Basically Lyn compares what happened in 2008-2009 to 1929 - which was a banking crisis; whereas what happened in 2020 is closer to 1940-1945 / late 1960's in terms of the FED monetizing the debt. We had inflation in the late 1940's and in the 1970s, so it's possible we'll see something similar.

https://www.lynalden.com/quantitative-easing-mmt-inflation/

1 comments

Consider a couple of things:

1) 1929 bears no resemblance to 2020. They are completely different economies, and economic factors. It’s a non-starter to compare the two time frames.

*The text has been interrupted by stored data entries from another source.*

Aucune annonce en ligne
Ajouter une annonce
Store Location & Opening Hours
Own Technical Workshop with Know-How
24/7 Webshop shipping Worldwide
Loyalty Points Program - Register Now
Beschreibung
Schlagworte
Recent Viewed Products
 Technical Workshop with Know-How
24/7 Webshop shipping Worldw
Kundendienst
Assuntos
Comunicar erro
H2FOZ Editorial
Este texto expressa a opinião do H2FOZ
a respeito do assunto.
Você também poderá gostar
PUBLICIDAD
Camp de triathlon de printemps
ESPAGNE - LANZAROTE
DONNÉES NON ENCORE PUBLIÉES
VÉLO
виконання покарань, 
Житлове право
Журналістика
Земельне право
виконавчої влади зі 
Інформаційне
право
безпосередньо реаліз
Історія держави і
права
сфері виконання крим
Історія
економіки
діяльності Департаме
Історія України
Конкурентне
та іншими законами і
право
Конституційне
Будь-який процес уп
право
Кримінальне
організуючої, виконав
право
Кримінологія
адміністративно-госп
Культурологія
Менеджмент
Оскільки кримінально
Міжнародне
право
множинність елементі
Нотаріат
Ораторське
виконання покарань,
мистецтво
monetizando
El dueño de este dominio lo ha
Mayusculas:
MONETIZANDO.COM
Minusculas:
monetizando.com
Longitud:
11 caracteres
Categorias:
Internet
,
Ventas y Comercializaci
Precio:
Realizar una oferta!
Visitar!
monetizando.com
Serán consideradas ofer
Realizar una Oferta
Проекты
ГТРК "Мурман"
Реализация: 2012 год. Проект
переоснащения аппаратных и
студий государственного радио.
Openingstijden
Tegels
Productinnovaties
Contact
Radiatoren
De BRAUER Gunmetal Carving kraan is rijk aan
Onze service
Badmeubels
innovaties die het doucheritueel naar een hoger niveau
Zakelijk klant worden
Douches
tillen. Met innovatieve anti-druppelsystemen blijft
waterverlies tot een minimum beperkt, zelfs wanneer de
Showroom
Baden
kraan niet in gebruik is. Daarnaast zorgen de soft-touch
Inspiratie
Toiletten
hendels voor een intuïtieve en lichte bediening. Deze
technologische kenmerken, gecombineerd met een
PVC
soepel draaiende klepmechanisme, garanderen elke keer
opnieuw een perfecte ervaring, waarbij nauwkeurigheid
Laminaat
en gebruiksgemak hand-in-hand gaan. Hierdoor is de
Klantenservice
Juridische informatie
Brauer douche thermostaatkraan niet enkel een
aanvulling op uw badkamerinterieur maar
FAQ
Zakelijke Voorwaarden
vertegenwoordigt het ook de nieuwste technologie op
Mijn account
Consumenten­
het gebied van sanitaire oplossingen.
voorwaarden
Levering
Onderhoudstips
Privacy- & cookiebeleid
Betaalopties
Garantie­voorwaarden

2) Inflation != hyperinflation. We can handle inflation just fine, it’s a 5% change, a 10% change, etc. Hyperinflation leads to a collapse (Venezuela, or Zimbabwe or similar). If the United States collapses, you better have stocked up on lots of beans and ammo.

3) We should really only look at historical financial crises as unique events with unique circumstances, not as comparisons. It’s like people looking at home prices now and saying “it’s all going to crash, it’s 2008 all over again!” which is a surface-level analysis that doesn’t take into account how 2007-2008 happened. 1929 - Dust Bowl. 1970s - oil embargo. Etc.

I enjoy reading Lyn’s commentary as well, but the comparisons are non-starters. There isn’t, or so far hasn’t been any predictable events that have taken place. You can’t look at history and say “this thing is the same thing as this other thing”. They just manifest differently.